Afia AB, Vila È, MacDowell KS, Ormazabal A, Leza JC, Haro JM, Artuch R, Ramos B, Garcia-Bueno B. Kynurenine pathway in post-mortem prefrontal cortex and cerebellum in schizophrenia: relationship with monoamines and symptomatology. J Neuroinflammation. 2021 Sep 12;18(1):198. doi: 10.1186/s12974-021-02260-6. PMID: 34511126.

Abstract

Background: The cortico-cerebellar-thalamic-cortical circuit has been implicated in the emergence of psychotic symptoms in schizophrenia (SZ). The kynurenine pathway (KP) has been linked to alterations in glutamatergic and monoaminergic neurotransmission and to SZ symptomatology through the production of the metabolites quinolinic acid (QA) and kynurenic acid (KYNA). Methods: This work describes alterations in KP in the post-mortem prefrontal cortex (PFC) and cerebellum (CB) of 15 chronic SZ patients and 14 control subjects in PFC and 13 control subjects in CB using immunoblot for protein levels and ELISA for interleukins and QA and KYNA determinations. Monoamine metabolites were analysed by high-performance liquid chromatography and SZ symptomatology was assessed by Positive and Negative Syndrome Scale (PANSS). The association of KP with inflammatory mediators, monoamine metabolism and SZ symptomatology was explored. Results: In the PFC, the presence of the anti-inflammatory cytokine IL-10 together with IDO2 and KATII enzymes decreased in SZ, while TDO and KMO enzyme expression increased. A network interaction analysis showed that in the PFC IL-10 was coupled to the QA branch of the kynurenine pathway (TDO-KMO-QA), whereas IL-10 associated with KMO in CB. KYNA in the CB inversely correlated with negative and general PANSS psychopathology.
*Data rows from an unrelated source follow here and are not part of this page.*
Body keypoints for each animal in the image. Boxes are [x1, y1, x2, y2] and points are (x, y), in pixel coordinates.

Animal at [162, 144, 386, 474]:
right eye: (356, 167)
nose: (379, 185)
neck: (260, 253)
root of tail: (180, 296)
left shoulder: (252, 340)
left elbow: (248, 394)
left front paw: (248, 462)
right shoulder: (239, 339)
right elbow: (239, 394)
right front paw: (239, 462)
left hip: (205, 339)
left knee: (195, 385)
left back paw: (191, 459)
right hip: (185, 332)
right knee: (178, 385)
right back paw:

Although there were no changes in monoamine metabolite content in the PFC in SZ, a network interaction analysis showed associations between dopamine and methoxyhydroxyphenylglycol degradation metabolite. Direct correlations were found between general PANSS psychopathology and the serotonin degradation metabolite, 5-hydroxyindoleacetic acid. Interestingly, KYNA in the CB inversely correlated with 5-hydroxyindoleacetic acid in the PFC. Conclusions: Thus, this work found alterations in KP in two brain areas belonging to the cortico-cerebellar-thalamic-cortical circuit associated with SZ symptomatology, with a possible impact across areas in 5-HT degradation.